Turmeric contains curcumin, a powerful antioxidant that can neutralize free radicals and potentially slow down the signs of aging. Free radicals can damage the DNA, cell membrane and even cause cell death, therefore increasing the risk of heart disease, cancer and other diseases.
- Anti-inflammatory: Thus it has protective properties against various inflammatory diseases, such as Alzheimer’s disease, arthritis, atherosclerosis, dermatitis, and colitis.
- Antimicrobial: For centuries in India turmeric has been applied to minor cuts for its antiseptic properties. Bruises and bumps are also treated with turmeric in order to reduce swelling and inflammation. A great home remedy to aid sports injury healing: Mix turmeric with water to form a paste and apply to the wound. Be aware, that applying turmeric for long periods of time can cause a yellow discoloration of the skin that may be difficult to remove.

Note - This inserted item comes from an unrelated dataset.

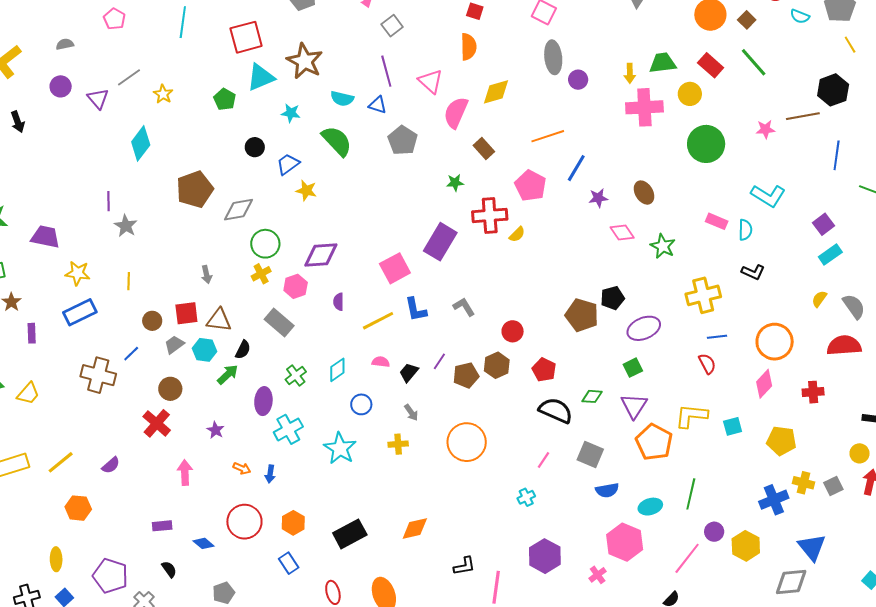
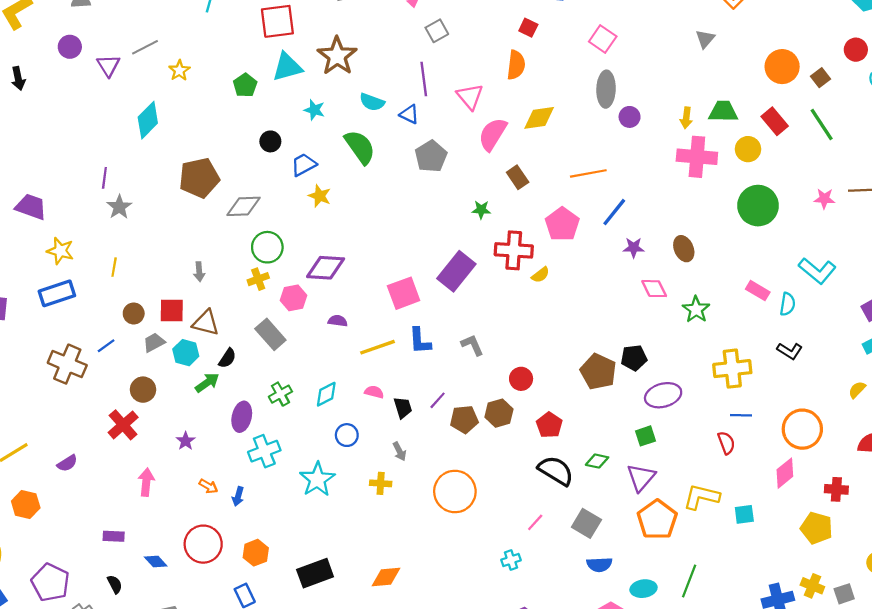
purple semicircle: (339, 302) -> (338, 321), turned 90
black trapezoid: (409, 372) -> (403, 408), turned 115
yellow pentagon: (781, 441) -> (817, 528), moved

- Anticarcinogenic: Lately curcumin has gained much attention for its chemopreventive* properties.
* Chemoprevention is the use of medications, vitamins, or other substances in the diet, such as antioxidants, to prevent, suppress or delay the development of cancer.
Animal research demonstrates that curcumin inhibits the three stages of carcinogenesis: initiation, promotion and progression of cancer. More research is being conducted to test the same effects in humans, and so far these studies strongly support that curcumin’s antioxidant properties, inhibit tumor development, growth or metastasis in humans.
Recommended dosage for adults:
- Cut root: 1.5 – 3 g per day
- Dried, powdered root (ground): 1 – 3 g per day
- Standardized powder (curcumin): 400 – 600 mg, 3 times per day
- Fluid extract (1:1) 30 – 90 drops a day
- Tincture (1:2): 15 – 30 drops, 4 times per day
Incorporate turmeric to your home cooking, in your favorite recipes, to add color, flavor and health benefits!
- Add 1-2 tbsp of ground turmeric or cut root to your favorite soup recipe. Cook as directed.
- Drink turmeric tea. Bring four cups of water to boil, add 1 tsp of ground turmeric, reduce heat and simmer for 10 minutes, add lemon, ginger, or honey to taste.
- Steam your vegetable of choice, such as cauliflower, broccoli, collard greens, or yam. Add 1 tbsp of safflower oil and 1 tsp of ground turmeric to a saucer, then lightly sauté them. Add salt to taste. It will taste wonderful!
People who are allergic to ginger or yellow food colorings are more likely to be allergic to turmeric.
Consult your doctor if you are taking any blood thinner medication before taking turmeric, since it can make the effect of the drug stronger and increase your risk of bleeding.